Une manière simple de coder un message est de substituer les lettres de l’alphabet en les décalant : A devient C, B devient D, C devient E... Pour être encore plus efficace, il est possible de changer la règle de décalage à chaque lettre. C’est à peu près l’idée d’Enigma, qui mécanise et simplifie la procédure à l’écriture et à la lecture. Elle se présente comme une machine à écrire avec deux claviers, l’un sur lequel on tape le message en clair et l’autre dont les lettres s’allument, indiquant leur traduction codée. Dans l’esprit, les techniques de chiffrement dites symétriques, encore utilisées aujourd’hui pour, par exemple, crypter un document, appartiennent à cette famille de codes.
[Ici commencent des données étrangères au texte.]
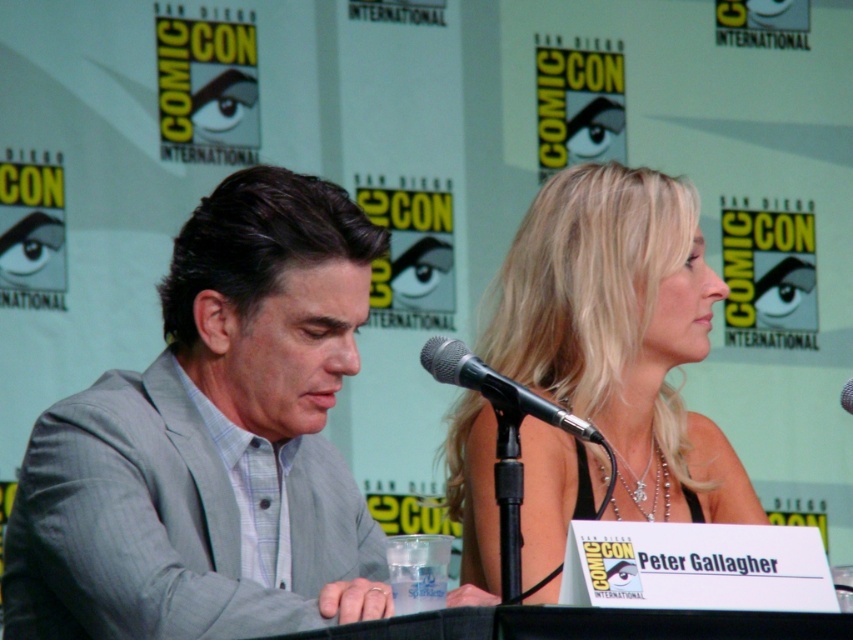
Question: Does gray pinstripe suit at left appear on the left side of blonde hair at center?

Choices:
 (A) no
 (B) yes

Answer: (B)

Question: Which object is positioned closest to the gray pinstripe suit at left?

Choices:
 (A) black metallic microphone at center
 (B) blonde hair at center

Answer: (A)

Question: Can you confirm if gray pinstripe suit at left is wider than black metallic microphone at center?

Choices:
 (A) no
 (B) yes

Answer: (B)

Question: Is gray pinstripe suit at left positioned in front of black metallic microphone at center?

Choices:
 (A) yes
 (B) no

Answer: (A)

Question: Which object appears closest to the camera in this image?

Choices:
 (A) gray pinstripe suit at left
 (B) blonde hair at center
 (C) black metallic microphone at center

Answer: (A)

Question: Which object is the farthest from the gray pinstripe suit at left?

Choices:
 (A) blonde hair at center
 (B) black metallic microphone at center

Answer: (A)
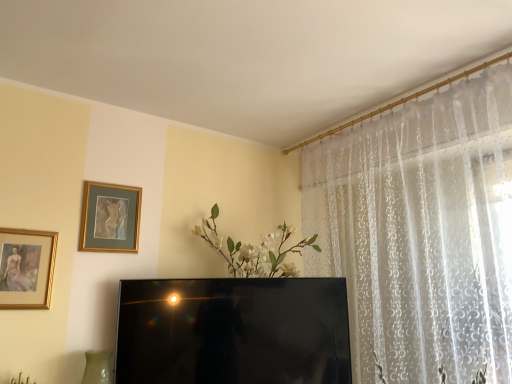
Question: From the image's perspective, is gold-framed painting at upper left, which ranks as the second picture frame in left-to-right order, located above or below black glossy television at center?

Choices:
 (A) above
 (B) below

Answer: (A)

Question: From a real-world perspective, is gold-framed painting at upper left, the 2th picture frame from the front, positioned above or below black glossy television at center?

Choices:
 (A) above
 (B) below

Answer: (A)

Question: Which is farther from the black glossy television at center?

Choices:
 (A) gold-framed painting at upper left, which is counted as the first picture frame, starting from the right
 (B) gold-framed painting at left, marked as the 2th picture frame in a back-to-front arrangement

Answer: (B)

Question: Estimate the real-world distances between objects in this image. Which object is closer to the gold-framed painting at left, marked as the 2th picture frame in a back-to-front arrangement?

Choices:
 (A) black glossy television at center
 (B) gold-framed painting at upper left, marked as the 1th picture frame in a back-to-front arrangement

Answer: (B)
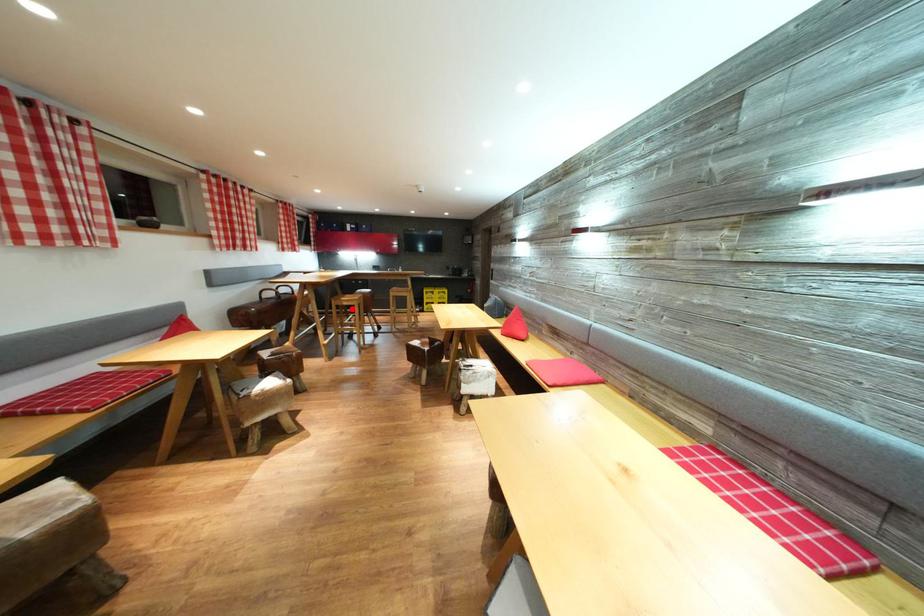
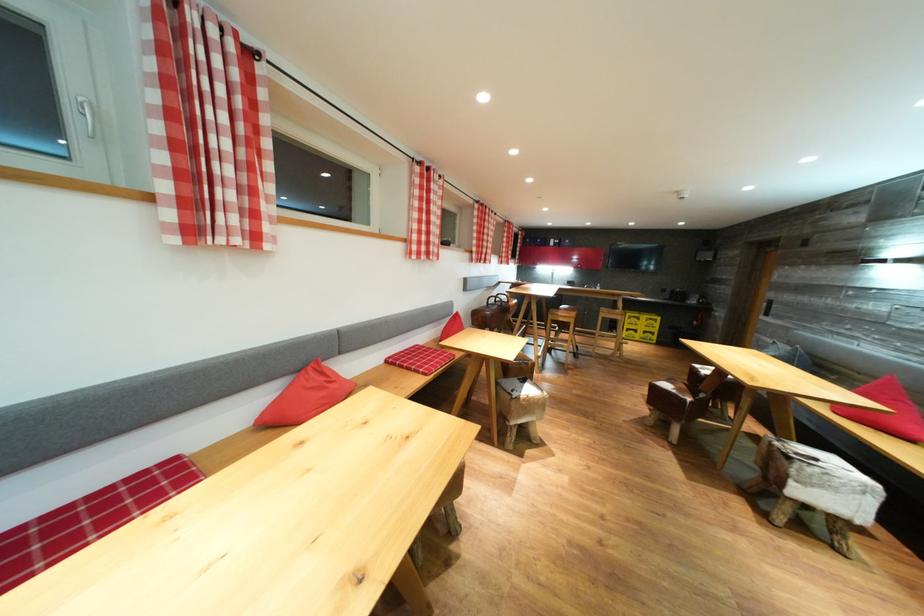
Find the pixel in the second image that matches the highlighted location in the first image.

(567, 325)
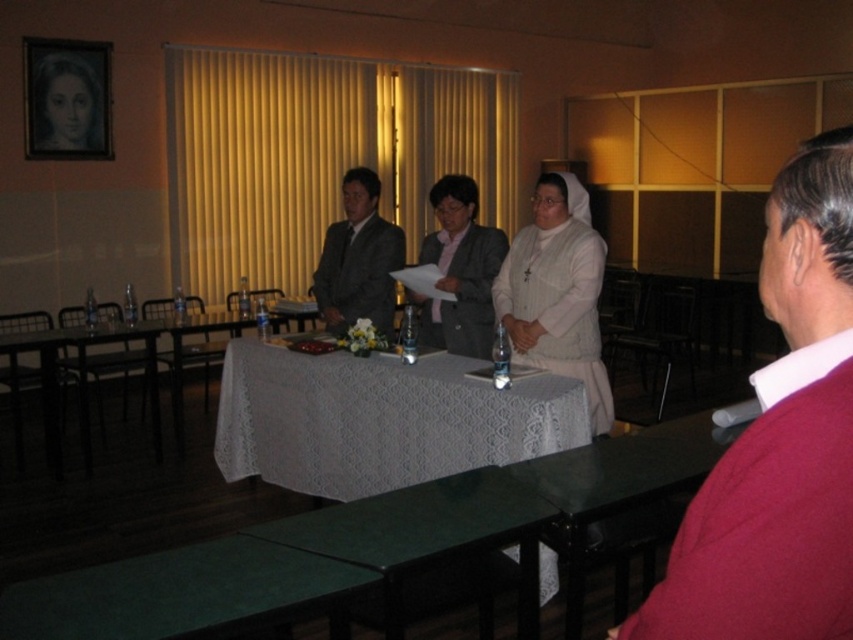
You are a photographer setting up for a formal event. You need to position a camera so that both the white knitted sweater at center and the matte gray suit at center are visible. Which object should you ensure is closer to the camera to avoid blocking the other?

The white knitted sweater at center is in front of the matte gray suit at center, so to avoid blocking the matte gray suit at center, you should position the camera so that the white knitted sweater at center is closer to the camera.

You are planning to place a new decorative item between the wooden portrait at upper left and the dark gray wool business suit at center. Based on their current positions, which side should you place it on to keep it between them?

The wooden portrait at upper left is positioned on the left side of the dark gray wool business suit at center, so placing the decorative item to the right of the wooden portrait at upper left and to the left of the dark gray wool business suit at center would keep it between them.

You are a guest attending an event in this room and need to locate the dark gray wool business suit at center. Where should you look relative to the wooden portrait at upper left?

The dark gray wool business suit at center is below the wooden portrait at upper left, so you should look downward from the wooden portrait at upper left to find it.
En réalité, ce sont les Polonais qui cassent les premiers les secrets de cette technique, juste avant l’invasion de leur pays en 1939. Mais les messages sont trop nombreux et les Allemands raffinent leur technique. Turing invente donc une autre méthode pour venir à bout des messages codés. Il bénéficie aussi de moyens supplémentaires appelés « bombes » pour tester très rapidement des milliers de combinaisons.

NOUVELLETHODE

L’équipe polonaise recourait aux premières lettres des messages pour trouver les clés de décryptage. Turing préfère utiliser des notions de probabilités afin de repérer dans la totalité des textes des occurrences plus probables (comme les mots désignant la météo ou des positions) afin de réduire les possibilités.
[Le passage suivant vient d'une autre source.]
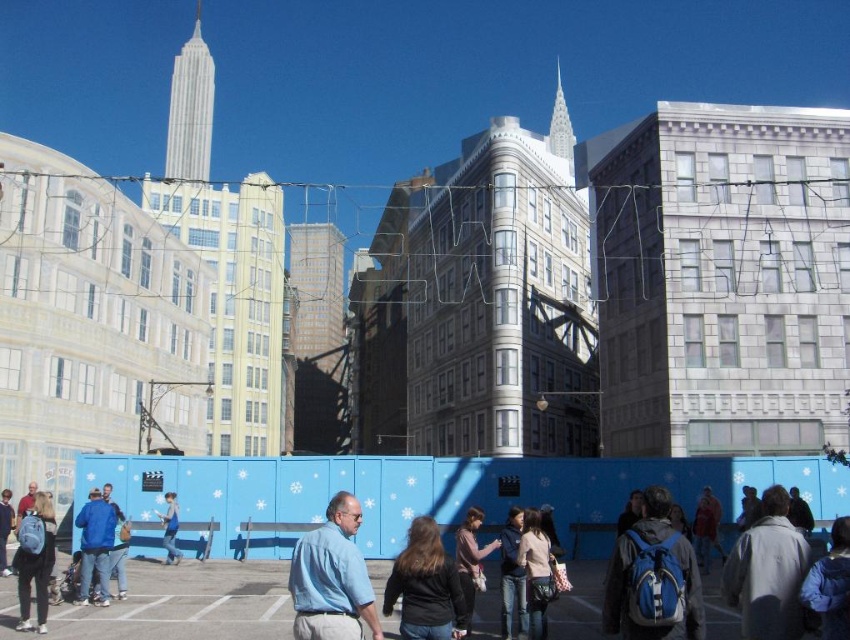
Between point (326, 540) and point (102, 579), which one is positioned behind?

The point (102, 579) is more distant.

You are a GUI agent. You are given a task and a screenshot of the screen. Output one action in this format:
    pyautogui.click(x=<x>, y=<y>)
    Task: Click on the light blue shirt at center
    This screenshot has height=640, width=850.
    Given the screenshot: What is the action you would take?
    pyautogui.click(x=332, y=579)

Between point (112, 540) and point (122, 531), which one is positioned behind?

The point (122, 531) is more distant.

Between blue denim jacket at lower left and blue denim jacket at center, which one appears on the right side from the viewer's perspective?

From the viewer's perspective, blue denim jacket at lower left appears more on the right side.

Which is in front, point (102, 604) or point (120, 516)?

Point (102, 604) is in front.

Locate an element on the screen. Image resolution: width=850 pixels, height=640 pixels. blue denim jacket at lower left is located at coordinates (95, 545).

Looking at this image, who is lower down, light blue shirt at center or blue denim jacket at center?

blue denim jacket at center is lower down.

Between light blue shirt at center and blue denim jacket at center, which one has less height?

With less height is blue denim jacket at center.

Where is `light blue shirt at center`? The image size is (850, 640). light blue shirt at center is located at coordinates (332, 579).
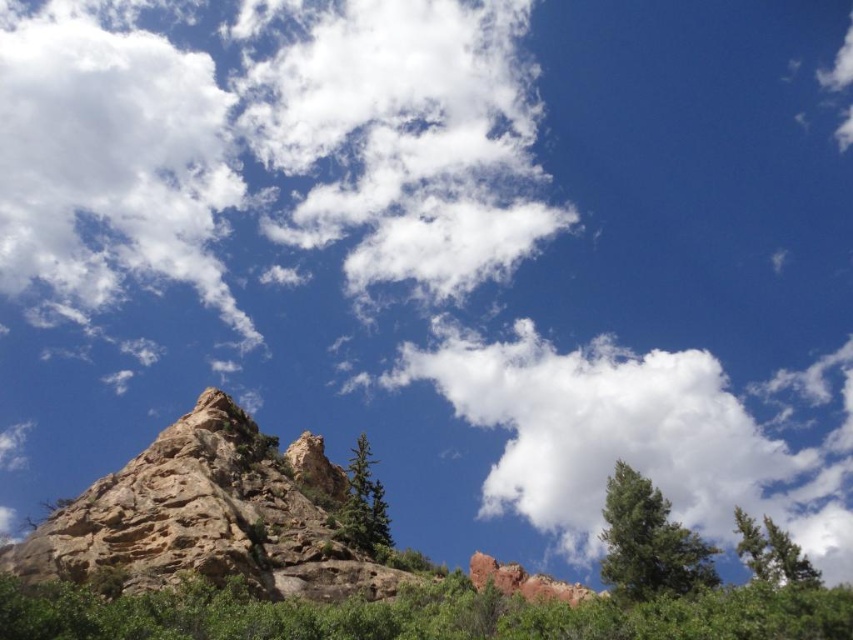
You are planning to build a hiking trail that must pass between the rugged stone mountain at center and the green matte tree at lower right. The trail requires a minimum width of 3 meters to accommodate hikers. Based on the scene, can the space between these two objects accommodate the trail?

The rugged stone mountain at center is narrower than the green matte tree at lower right. However, the description only states their widths relative to each other, not their absolute measurements. Without knowing the actual width of either object, it is impossible to determine if the space between them meets the 3 meter requirement for the trail.

Based on the photo, you are standing at the origin point in the image. Which direction should you move to reach the rugged stone mountain at center?

The rugged stone mountain at center is located at coordinates approximately 0.808 on the x axis and 0.246 on the y axis, so you should move northeast to reach it.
Son rôle ne sera dévoilé que bien après la guerre, pour des raisons de sécurité. Malgré son succès, on ne peut faire de Turing un pionnier du chiffrement comme il l’est en informatique ou en intelligence artificielle, car cette activité était déjà florissante avant lui : César a laissé son nom à une de ces techniques. En revanche, il illustre ce qui fait le sel de ce métier : analyse des messages, recherche de failles ou de régularités, mise en œuvre de stratégies opérationnelles.
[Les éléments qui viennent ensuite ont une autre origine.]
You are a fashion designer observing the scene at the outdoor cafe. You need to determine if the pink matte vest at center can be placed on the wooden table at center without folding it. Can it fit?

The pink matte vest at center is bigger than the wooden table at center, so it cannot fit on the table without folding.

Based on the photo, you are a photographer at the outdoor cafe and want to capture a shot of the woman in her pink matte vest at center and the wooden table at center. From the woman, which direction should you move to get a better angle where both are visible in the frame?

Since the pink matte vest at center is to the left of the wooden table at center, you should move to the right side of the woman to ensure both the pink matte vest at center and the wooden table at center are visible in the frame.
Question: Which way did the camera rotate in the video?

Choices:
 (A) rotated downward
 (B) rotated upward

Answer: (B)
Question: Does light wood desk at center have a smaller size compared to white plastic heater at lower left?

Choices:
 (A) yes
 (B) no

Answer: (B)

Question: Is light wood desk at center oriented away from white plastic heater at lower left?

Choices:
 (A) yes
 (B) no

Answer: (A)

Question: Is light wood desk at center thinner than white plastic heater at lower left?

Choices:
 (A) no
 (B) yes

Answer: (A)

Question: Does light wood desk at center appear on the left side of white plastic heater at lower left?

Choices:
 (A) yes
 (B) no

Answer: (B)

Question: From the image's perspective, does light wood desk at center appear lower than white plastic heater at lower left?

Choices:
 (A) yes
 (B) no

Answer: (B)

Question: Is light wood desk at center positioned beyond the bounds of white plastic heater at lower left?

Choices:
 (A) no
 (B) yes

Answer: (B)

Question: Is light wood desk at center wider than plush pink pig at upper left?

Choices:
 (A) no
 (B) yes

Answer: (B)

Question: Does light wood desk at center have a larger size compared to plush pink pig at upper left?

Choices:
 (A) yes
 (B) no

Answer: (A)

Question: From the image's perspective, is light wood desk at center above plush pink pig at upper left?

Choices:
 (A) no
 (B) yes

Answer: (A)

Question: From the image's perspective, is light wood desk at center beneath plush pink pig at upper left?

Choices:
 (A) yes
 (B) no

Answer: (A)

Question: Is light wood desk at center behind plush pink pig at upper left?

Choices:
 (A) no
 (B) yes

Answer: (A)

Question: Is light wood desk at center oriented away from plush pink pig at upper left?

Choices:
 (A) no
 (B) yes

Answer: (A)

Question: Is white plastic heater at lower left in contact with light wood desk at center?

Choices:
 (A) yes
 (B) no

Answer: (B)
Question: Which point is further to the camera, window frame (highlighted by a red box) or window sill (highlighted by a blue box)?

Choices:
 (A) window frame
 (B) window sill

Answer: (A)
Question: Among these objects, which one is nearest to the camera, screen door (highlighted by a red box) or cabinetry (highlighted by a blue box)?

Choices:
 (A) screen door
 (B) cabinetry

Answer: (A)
Ses travaux laissent aussi des traces dans deux autres branches du chiffrement. Les méthodes dites asymétriques, utilisées par exemple pour garantir les transactions électroniques, ont une sécurité qui repose sur des processus mathématiques calculables, mais en des temps très longs et en pratique rédhibitoires. Analyser la complexité de ces méthodes est donc toujours d’actualité afin que la robustesse de ces techniques ne s’effondre pas sous le coup de nouveaux algorithmes.

Dans la même veine, les cryptologues élaborent des preuves de sécurité, c’est-à-dire des démonstrations mathématiques permettant de garantir la fiabilité d’une procédure. C’est alors le modèle de calcul de la machine de Turing qui sert de fondement théorique à l’élaboration de ces preuves.